W niedzielę pojawiła się na boisku w drugiej połowie i dwukrotnie wpisała się na listę strzelczyń. – Kamień spadł mi z serca. Potrzebowałam tych bramek, teraz będzie mi na pewno o wiele lżej. Mocno przeżywałam powrót do kadry – nie ukrywa Agata Tarczyńska.
– Przed meczem z nią rozmawiałem i powiedziałem jej, że czas, żeby znów strzeliła gole dla reprezentacji. Pokazała sportową złość oraz jakość. Poza tym udowodniła, że jak ktoś umie grać w piłkę, to sobie poradzi na każdej pozycji – mówi trener Miłosz Stępiński. Tarczyńska zagrała na prawej stronie, a nie na swojej nominalnej pozycji, czyli w ataku.
Późniejsze nagranie wykazało jednak, że drugi gol dla Polek nie powinien zostać uznany.
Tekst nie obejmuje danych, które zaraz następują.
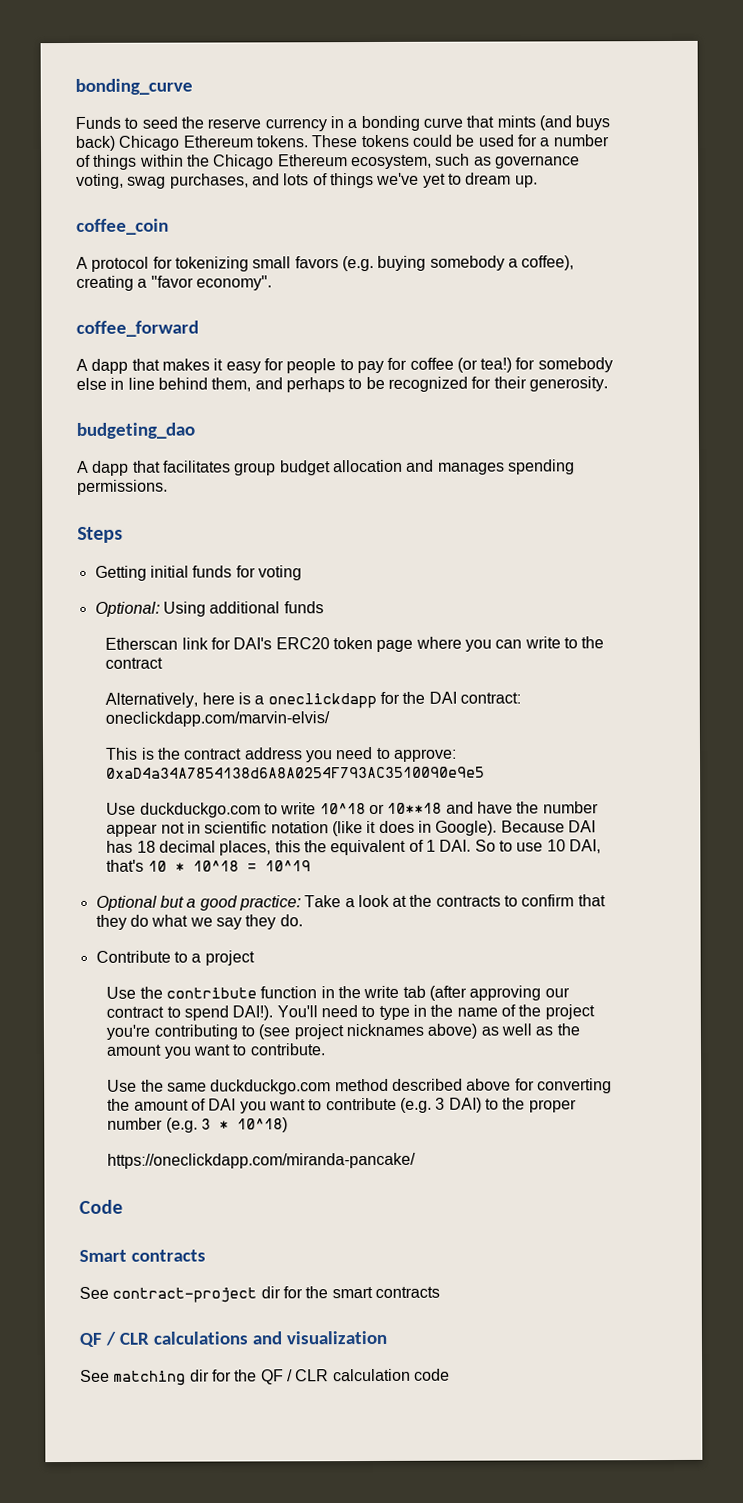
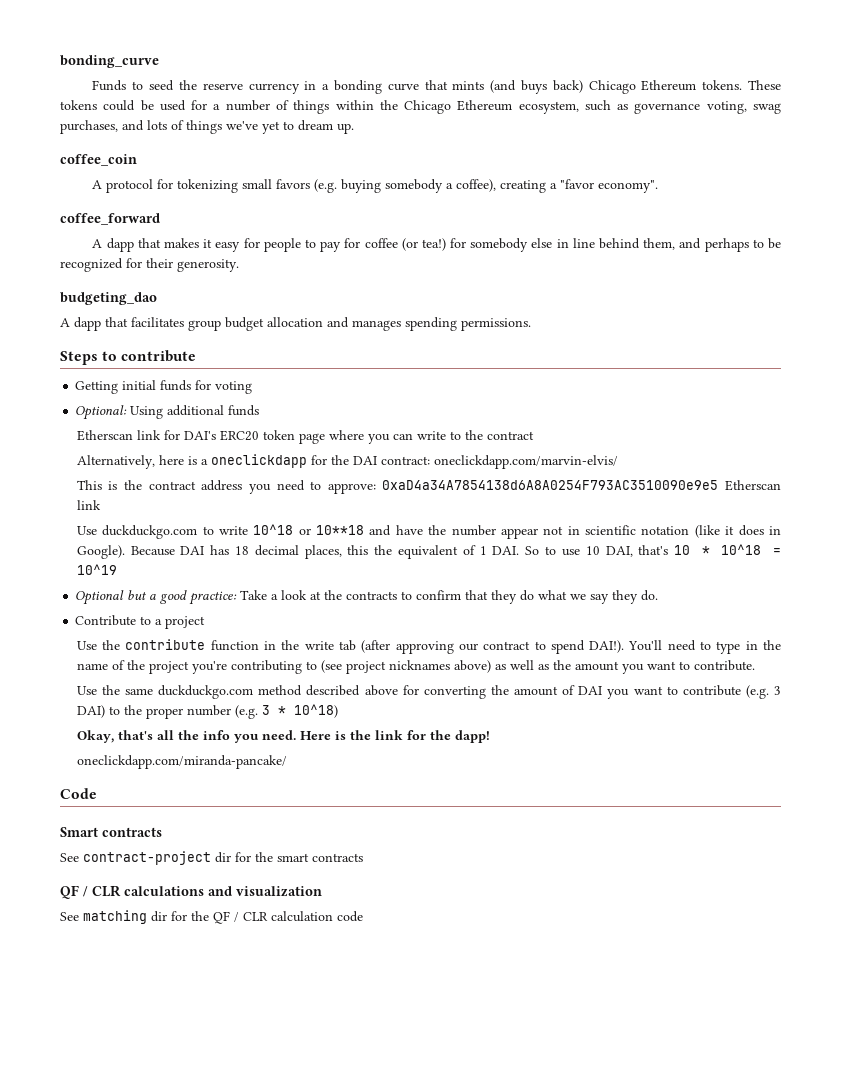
(123, 534) none -> [102,350,197,362] to contribute
(486, 772) none -> [725,480,781,491] [76,500,101,510] Etherscan link
[107,1152,417,1169] https://oneclickdapp.com/miranda-pancake/ -> [76,730,490,743] [76,755,287,769] Okay, that's all the info you need. Here is the link for the dapp! // oneclickdapp.com/miranda-pancake/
Piłka po uderzeniu Tarczyńskiej trafiła w boczną siatkę w taki sposób, że wydawałoby się, jakby wyleciała z siatki. W przyrodzie jednak nic nie ginie, bo pod koniec spotkania nasze reprezentantki zdobyły prawidłową bramkę, ale sędzia odgwizdała pozycję spaloną Anny Sznyrowskiej.
>>> ZOBACZ BRAMKI Z MECZU KOBIET POLSKA – RUMUNIA <<<
– Tak naprawdę wynik był dla nas sprawą drugorzędną. Dowodem na to jest fakt, że na drugą połowę przy pełnej kontroli gry zrobiłem pięć zmian. Tak zapowiadałem wcześniej dziewczynom. Cieszy mnie to, że dwa razy dogoniliśmy wynik. Trener Rumunek po meczu powiedział, że dawno nie grał przeciwko tak dobrze zorganizowanej drużynie. Mówił również, że jemu bardzo zależało na wyniku, dlatego do 85. minuty grał podstawową jedenastką – komentuje selekcjoner.
– Można mieć niedosyt, mogliśmy ten mecz wygrać. Rumunki oddały dwa celne strzały w całym spotkaniu, po których padły dwa gole. I to nie po jakichś wypracowanych akcjach. Niestety przy drugiej bramce nasza zawodniczka się poślizgnęła, przeciwniczka przejęła piłkę i wykorzystała sytuację sam na sam. My też nie wypracowaliśmy sobie wielu sytuacji, ale dobrze radziliśmy sobie z wyprowadzaniem piłki. Był spokój, konsekwencja, waleczność – chwali swoje podopieczne Stępiński.
>>> GALERIA ZDJĘĆ Z MECZU POLSKA – RUMUNIA <<<
We wtorek o godzinie 13:30 czasu polskiego biało-czerwone zmierzą się z gospodyniami. Jeśli wygrają, odniosą zwycięstwo w całym turnieju. – Wiem, że większość trenerów na moim miejscu postawiłaby na sprawdzony skład i przywiozła puchar. Dla mnie to nie jest najważniejsze. Chciałem, żeby każda zawodniczka mogła się przede wszystkim pokazać w tych trzech meczach. Na spotkanie z Turcją wybiegnie zupełnie inna jedenastka niż przeciwko Rumunii i wierzę, że ona również sprosta zadaniu – kończy trener Polek.